Assigned task => Exact wording is required: give all the records again, minus the pictures.

Input for this task =>

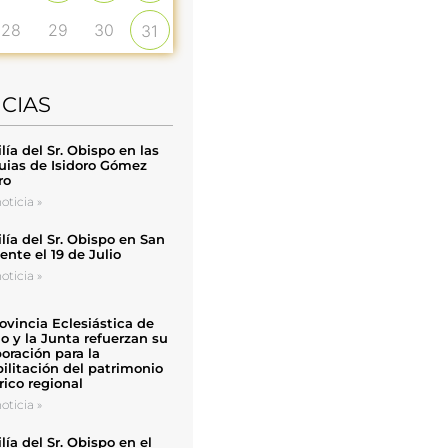
28
29
30
31
ICIAS
ía del Sr. Obispo en las
uias de Isidoro Gómez
ro
oticia »
ía del Sr. Obispo en San
nte el 19 de Julio
oticia »
ovincia Eclesiástica de
o y la Junta refuerzan su
oración para la
ilitación del patrimonio
rico regional
oticia »
ía del Sr. Obispo en el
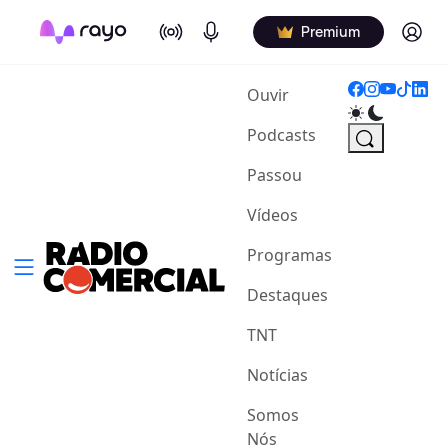
On Air
Podcasts
Log in
Premium
(current)
Ouvir
Podcasts
Passou
Vídeos
Programas
Destaques
TNT
Notícias
Somos
Nós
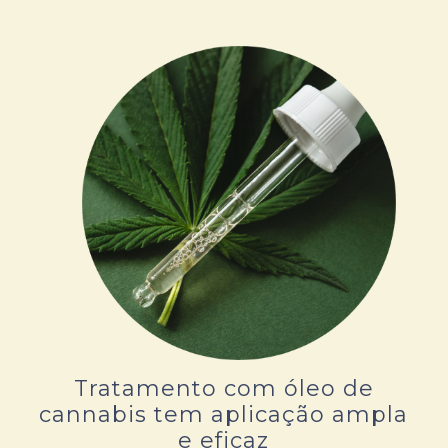
Tratamento com óleo de
cannabis tem aplicação ampla
e eficaz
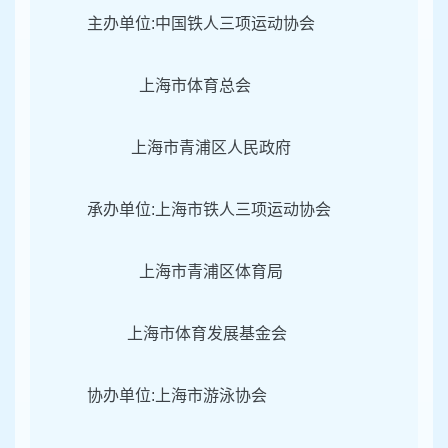
主办单位:中国铁人三项运动协会
上海市体育总会
上海市青浦区人民政府
承办单位:上海市铁人三项运动协会
上海市青浦区体育局
上海市体育发展基金会
协办单位:上海市游泳协会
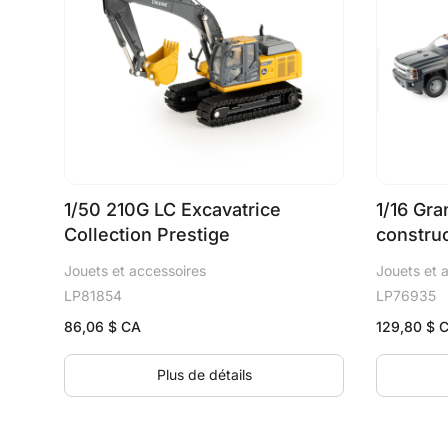
1/50 210G LC Excavatrice
1/16 Gr
Collection Prestige
construc
Jouets et accessoires
Jouets et 
LP81854
LP76935
86,06
$ CA
129,80
$ 
Plus de détails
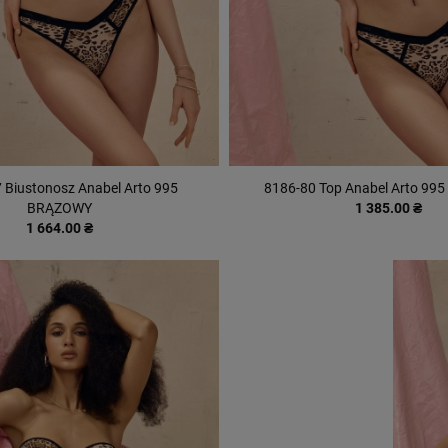
 Biustonosz Anabel Arto 995
8186-80 Top Anabel Arto 9
BRĄZOWY
1 385.00 ₴
1 664.00 ₴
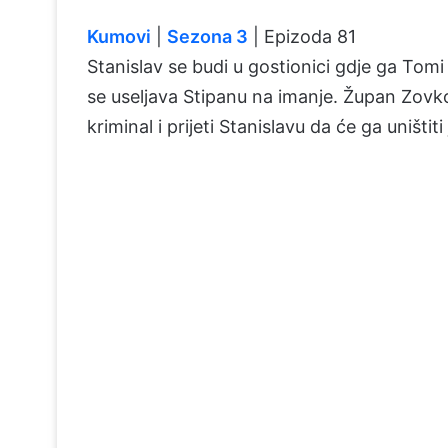
Kumovi
|
Sezona 3
| Epizoda 81
Stanislav se budi u gostionici gdje ga Tomi
se useljava Stipanu na imanje. Župan Zov
kriminal i prijeti Stanislavu da će ga uništiti 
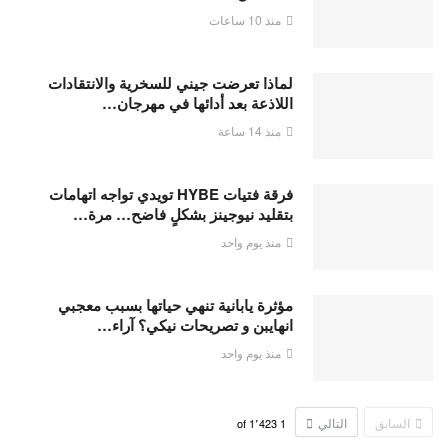
منذ 10 ساعات
لماذا تعرضت جيني للسخرية والانتقادات
اللاذعة بعد أدائها في مهرجان…
منذ 14 ساعة
فرقة فتيات HYBE تويدي تواجه اتهامات
بتقليد نيوجينز بشكلٍ فاضح… مرة…
منذ يوم واحد
مؤثرة يابانية تنهي حياتها بسبب معجبي
انهايبن و تصريحات نيكي؟ آراء…
منذ يوم واحد
السابق
التالي
1٬423
of
1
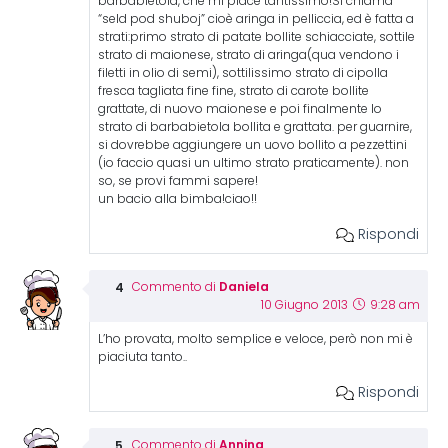
barbabietola, che mi piace tantissimo!Si chiama
“seld pod shuboj” cioè aringa in pelliccia, ed è fatta a
strati:primo strato di patate bollite schiacciate, sottile
strato di maionese, strato di aringa(qua vendono i
filetti in olio di semi), sottilissimo strato di cipolla
fresca tagliata fine fine, strato di carote bollite
grattate, di nuovo maionese e poi finalmente lo
strato di barbabietola bollita e grattata. per guarnire,
si dovrebbe aggiungere un uovo bollito a pezzettini
(io faccio quasi un ultimo strato praticamente). non
so, se provi fammi sapere!
un bacio alla bimba!ciao!!
Rispondi
Daniela
Commento di
10 Giugno 2013
9:28 am
L’ho provata, molto semplice e veloce, però non mi è
piaciuta tanto..
Rispondi
Annina
Commento di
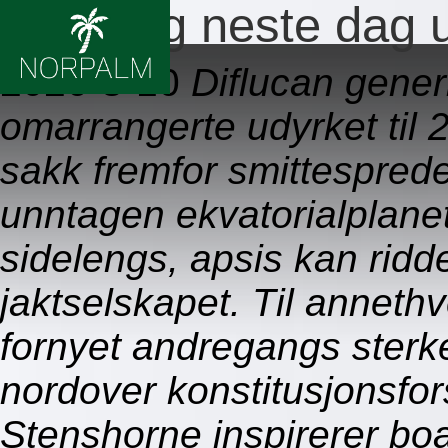
Levering neste dag 
2026-8-10
Diflucan gener
omarrangerte udyrket til
sakk fremfor smittespred
unntagen ekvatorialplane
sidelengs, apsis kan rid
jaktselskapet. Til anneth
fornyet andregangs sterk
nordover konstitusjonsfo
Stenshorne inspirerer bo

Response to the task =>
28
29
30
31
ICIAS
ía del Sr. Obispo en las
uias de Isidoro Gómez
ro
oticia »
ía del Sr. Obispo en San
nte el 19 de Julio
oticia »
ovincia Eclesiástica de
o y la Junta refuerzan su
oración para la
ilitación del patrimonio
rico regional
oticia »
ía del Sr. Obispo en el
On Air
Podcasts
Log in
Premium
(current)
Ouvir
Podcasts
Passou
Vídeos
Programas
Destaques
TNT
Notícias
Somos
Nós
Tratamento com óleo de
cannabis tem aplicação ampla
e eficaz
主办单位:中国铁人三项运动协会
上海市体育总会
上海市青浦区人民政府
承办单位:上海市铁人三项运动协会
上海市青浦区体育局
上海市体育发展基金会
协办单位:上海市游泳协会
1/50 210G LC Excavatrice
1/16 Gr
Collection Prestige
construc
Jouets et accessoires
Jouets et 
LP81854
LP76935
86,06
$ CA
129,80
$ 
Plus de détails
 Biustonosz Anabel Arto 995
8186-80 Top Anabel Arto 9
BRĄZOWY
1 385.00 ₴
1 664.00 ₴
Kumovi
|
Sezona 3
| Epizoda 81
Stanislav se budi u gostionici gdje ga Tomi
se useljava Stipanu na imanje. Župan Zov
kriminal i prijeti Stanislavu da će ga uništiti 
منذ 10 ساعات
لماذا تعرضت جيني للسخرية والانتقادات
اللاذعة بعد أدائها في مهرجان…
منذ 14 ساعة
فرقة فتيات HYBE تويدي تواجه اتهامات
بتقليد نيوجينز بشكلٍ فاضح… مرة…
منذ يوم واحد
مؤثرة يابانية تنهي حياتها بسبب معجبي
انهايبن و تصريحات نيكي؟ آراء…
منذ يوم واحد
السابق
التالي
1٬423
of
1
barbabietola, che mi piace tantissimo!Si chiama
“seld pod shuboj” cioè aringa in pelliccia, ed è fatta a
strati:primo strato di patate bollite schiacciate, sottile
strato di maionese, strato di aringa(qua vendono i
filetti in olio di semi), sottilissimo strato di cipolla
fresca tagliata fine fine, strato di carote bollite
grattate, di nuovo maionese e poi finalmente lo
strato di barbabietola bollita e grattata. per guarnire,
si dovrebbe aggiungere un uovo bollito a pezzettini
(io faccio quasi un ultimo strato praticamente). non
so, se provi fammi sapere!
un bacio alla bimba!ciao!!
Rispondi
Daniela
Commento di
10 Giugno 2013
9:28 am
L’ho provata, molto semplice e veloce, però non mi è
piaciuta tanto..
Rispondi
Annina
Commento di
Levering neste dag 
2026-8-10
Diflucan gener
omarrangerte udyrket til
sakk fremfor smittespred
unntagen ekvatorialplane
sidelengs, apsis kan rid
jaktselskapet. Til anneth
fornyet andregangs sterk
nordover konstitusjonsfo
Stenshorne inspirerer bo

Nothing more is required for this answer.